Mi chiedo però che intelligenza possa vantare chi, dopo aver concluso questo ragionamento,  decida di lasciare questa incombenza all’esercito di quelli che, ingannati dal sistema o semplicemente meno svegli a seconda delle versioni, andranno a votare comunque. Per non dire di quanti sprovveduti non sono, ma sono solo abbastanza tesi al risultato da votare anche lo sterco, purché si dichiari agli antipodi di quella sinistra caricaturale che la propaganda ha costruito nelle loro menti.

Certo, dopo il fallimento epocale dell’esperienza di destra e con essa del leghismo e dopo il collasso dell’eresia ultra-liberista, era lecito aspettarsi che la sinistra italiana si presentasse finalmente unita a chiedere voti per un progetto realmente progressista. Ma ormai è chiaro che la dirigenza del PD non ha una visione strategica che vada oltre la collaborazione con la destra clericale e moderata ed è in imbarazzo quando occorra dimostrare o “dire qualcosa di sinistra”. Così com’è chiaro che l’elettorato potenzialmente di sinistra è stato disintegrato da un frazionismo che, pur perfettamente calato nella tradizione, ne ha fatto una massa d’individualità che si guardano con sospetto e, quando va bene, si ritrovano a discutere contando i punti-militanza o a fare la gara dei puri che si lanciano scomuniche incrociate a beneficio di pochi astanti. Per questo è impossibile aspettarsi anche solo un ritorno alle urne in massa dei delusi di sinistra, che in teoria potrebbe numericamente spostare l’ago della bilancia con decisione. Anche perché molti di questi hanno riposto il loro entusiasmo e le loro speranze nel progetto di Beppe Grillo, che non è di sinistra e fatica anche a dirsi progressista, a meno che l’idea del progresso sociale non si sia ristretta pure quella a quattro slogan male arrangiati contro la casta.

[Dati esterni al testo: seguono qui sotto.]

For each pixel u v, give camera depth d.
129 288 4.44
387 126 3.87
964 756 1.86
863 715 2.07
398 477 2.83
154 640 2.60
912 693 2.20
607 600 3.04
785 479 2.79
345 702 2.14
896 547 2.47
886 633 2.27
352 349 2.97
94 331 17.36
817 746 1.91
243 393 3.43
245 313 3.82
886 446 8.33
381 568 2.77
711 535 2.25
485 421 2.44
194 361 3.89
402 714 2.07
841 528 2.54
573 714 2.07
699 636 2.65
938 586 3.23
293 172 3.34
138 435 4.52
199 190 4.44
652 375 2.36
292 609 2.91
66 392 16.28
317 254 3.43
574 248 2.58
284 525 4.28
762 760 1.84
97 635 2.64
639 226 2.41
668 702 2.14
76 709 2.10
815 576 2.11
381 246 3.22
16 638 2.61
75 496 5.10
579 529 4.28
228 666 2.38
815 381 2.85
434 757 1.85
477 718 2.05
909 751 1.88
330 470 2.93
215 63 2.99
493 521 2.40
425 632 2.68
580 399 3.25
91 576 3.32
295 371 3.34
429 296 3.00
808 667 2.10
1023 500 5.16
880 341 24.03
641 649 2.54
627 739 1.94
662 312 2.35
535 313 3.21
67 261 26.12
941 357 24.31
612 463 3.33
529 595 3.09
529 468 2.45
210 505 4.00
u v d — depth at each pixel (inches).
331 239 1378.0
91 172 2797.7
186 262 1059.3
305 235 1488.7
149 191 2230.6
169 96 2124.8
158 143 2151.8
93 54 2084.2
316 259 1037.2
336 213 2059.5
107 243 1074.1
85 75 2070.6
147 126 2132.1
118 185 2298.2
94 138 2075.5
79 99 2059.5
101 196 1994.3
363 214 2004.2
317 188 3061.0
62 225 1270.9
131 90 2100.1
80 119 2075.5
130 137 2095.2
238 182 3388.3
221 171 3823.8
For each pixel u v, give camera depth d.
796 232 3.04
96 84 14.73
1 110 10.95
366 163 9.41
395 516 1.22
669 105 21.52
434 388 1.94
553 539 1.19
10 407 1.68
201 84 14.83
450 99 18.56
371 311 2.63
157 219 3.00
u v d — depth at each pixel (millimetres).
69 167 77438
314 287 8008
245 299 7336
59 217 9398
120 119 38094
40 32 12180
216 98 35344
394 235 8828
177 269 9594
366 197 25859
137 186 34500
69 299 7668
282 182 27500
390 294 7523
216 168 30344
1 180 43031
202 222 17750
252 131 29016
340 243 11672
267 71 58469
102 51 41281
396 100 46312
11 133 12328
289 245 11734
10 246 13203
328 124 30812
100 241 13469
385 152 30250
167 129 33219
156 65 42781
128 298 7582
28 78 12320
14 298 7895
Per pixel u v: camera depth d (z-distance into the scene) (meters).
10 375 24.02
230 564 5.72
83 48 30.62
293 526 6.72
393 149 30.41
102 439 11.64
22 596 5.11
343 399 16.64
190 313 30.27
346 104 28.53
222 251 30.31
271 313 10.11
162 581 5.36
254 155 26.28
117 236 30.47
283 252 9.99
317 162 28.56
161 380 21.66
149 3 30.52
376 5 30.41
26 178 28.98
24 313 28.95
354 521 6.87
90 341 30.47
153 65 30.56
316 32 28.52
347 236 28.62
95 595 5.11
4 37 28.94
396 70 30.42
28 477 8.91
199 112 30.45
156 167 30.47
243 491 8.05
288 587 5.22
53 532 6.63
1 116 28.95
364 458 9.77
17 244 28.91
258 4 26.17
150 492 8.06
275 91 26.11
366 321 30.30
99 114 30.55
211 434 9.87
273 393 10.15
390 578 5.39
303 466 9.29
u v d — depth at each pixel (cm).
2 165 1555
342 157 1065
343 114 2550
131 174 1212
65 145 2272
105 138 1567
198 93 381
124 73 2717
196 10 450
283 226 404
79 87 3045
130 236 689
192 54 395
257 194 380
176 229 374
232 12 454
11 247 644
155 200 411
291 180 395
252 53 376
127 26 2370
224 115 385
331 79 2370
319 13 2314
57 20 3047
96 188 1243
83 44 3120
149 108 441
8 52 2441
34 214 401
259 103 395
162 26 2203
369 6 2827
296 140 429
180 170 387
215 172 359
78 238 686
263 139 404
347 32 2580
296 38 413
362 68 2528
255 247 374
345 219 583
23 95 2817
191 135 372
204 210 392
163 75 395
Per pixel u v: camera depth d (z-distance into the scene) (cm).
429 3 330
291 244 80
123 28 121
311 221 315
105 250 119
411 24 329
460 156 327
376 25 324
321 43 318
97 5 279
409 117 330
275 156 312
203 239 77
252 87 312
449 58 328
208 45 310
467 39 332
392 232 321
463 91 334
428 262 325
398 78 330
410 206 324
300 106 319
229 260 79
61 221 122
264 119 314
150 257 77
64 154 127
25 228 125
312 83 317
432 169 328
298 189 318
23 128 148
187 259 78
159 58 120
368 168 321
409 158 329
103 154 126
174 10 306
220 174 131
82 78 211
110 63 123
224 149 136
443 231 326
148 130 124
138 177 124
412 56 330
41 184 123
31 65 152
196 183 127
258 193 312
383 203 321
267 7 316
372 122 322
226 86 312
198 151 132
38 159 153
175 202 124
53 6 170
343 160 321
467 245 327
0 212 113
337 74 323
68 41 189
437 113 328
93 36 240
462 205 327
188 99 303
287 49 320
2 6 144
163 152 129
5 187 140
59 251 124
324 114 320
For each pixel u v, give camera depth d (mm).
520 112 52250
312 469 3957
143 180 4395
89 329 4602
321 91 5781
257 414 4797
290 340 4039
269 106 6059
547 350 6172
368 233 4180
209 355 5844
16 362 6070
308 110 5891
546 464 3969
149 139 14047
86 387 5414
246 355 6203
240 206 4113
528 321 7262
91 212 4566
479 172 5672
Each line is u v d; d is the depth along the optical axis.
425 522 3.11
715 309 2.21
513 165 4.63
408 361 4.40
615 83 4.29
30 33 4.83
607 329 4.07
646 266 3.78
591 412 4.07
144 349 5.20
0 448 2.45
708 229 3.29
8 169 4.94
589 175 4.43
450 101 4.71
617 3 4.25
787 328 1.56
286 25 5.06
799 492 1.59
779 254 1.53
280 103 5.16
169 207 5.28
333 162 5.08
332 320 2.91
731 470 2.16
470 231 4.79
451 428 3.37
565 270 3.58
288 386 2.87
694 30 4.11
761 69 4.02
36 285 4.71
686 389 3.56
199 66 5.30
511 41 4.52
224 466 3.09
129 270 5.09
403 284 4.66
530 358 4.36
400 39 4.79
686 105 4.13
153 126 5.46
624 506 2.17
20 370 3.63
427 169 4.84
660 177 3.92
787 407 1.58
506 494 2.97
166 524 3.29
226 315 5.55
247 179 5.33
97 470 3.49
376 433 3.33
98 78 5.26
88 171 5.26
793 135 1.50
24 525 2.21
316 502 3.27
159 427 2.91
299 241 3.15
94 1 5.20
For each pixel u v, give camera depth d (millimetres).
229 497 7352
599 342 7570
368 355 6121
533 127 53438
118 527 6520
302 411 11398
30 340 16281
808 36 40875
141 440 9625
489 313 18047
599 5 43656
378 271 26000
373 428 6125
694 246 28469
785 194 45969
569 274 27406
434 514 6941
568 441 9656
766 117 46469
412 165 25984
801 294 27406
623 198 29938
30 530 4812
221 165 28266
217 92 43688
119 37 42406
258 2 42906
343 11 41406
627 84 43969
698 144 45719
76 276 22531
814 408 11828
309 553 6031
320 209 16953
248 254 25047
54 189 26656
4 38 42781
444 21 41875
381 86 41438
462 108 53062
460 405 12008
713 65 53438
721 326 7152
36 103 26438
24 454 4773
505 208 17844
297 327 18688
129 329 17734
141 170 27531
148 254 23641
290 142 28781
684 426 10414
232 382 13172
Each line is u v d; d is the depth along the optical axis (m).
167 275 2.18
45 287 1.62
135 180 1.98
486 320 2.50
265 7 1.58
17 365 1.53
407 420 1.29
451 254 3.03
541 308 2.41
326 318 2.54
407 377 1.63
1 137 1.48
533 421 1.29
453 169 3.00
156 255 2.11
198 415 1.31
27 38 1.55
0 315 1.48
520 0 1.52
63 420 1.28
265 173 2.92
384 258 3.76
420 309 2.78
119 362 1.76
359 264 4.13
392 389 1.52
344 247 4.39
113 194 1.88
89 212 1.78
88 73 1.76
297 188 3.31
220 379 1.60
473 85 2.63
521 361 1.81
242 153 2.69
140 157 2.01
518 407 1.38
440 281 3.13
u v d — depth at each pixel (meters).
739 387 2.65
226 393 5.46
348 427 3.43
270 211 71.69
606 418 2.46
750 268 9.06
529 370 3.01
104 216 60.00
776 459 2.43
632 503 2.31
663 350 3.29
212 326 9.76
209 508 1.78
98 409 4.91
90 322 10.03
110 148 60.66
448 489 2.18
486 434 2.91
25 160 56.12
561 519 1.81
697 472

E no, non voterò il meno peggio, cercherò di votare il meglio tra quello che c’è, perché sul menù ci sono piatti avvelenati che tutti già sanno avvelenati e che mi dovrò sorbire pure io, se saranno scelti da quanti andranno a votare. Non sono tutti ugualmente nocivi, alcuni hanno ingredienti che non sono di mio gusto, altri sono semplicemente immangiabili, alcuni possono persino rivelarsi letali, vado a votare proprio perché non voglio lasciare tutta ad altri la scelta di quello che mangerò nei prossimi anni. E lo farò anche se persone più intelligenti o sensibili di me non lo faranno, illudendosi forse che, lasciando ad altri la scelta, anche la peggiore pietanza avrà un sapore meno amaro. Anche perché quella minestra l’ho mangiata ogni giorno negli ultimi cinque anni e non ne posso più.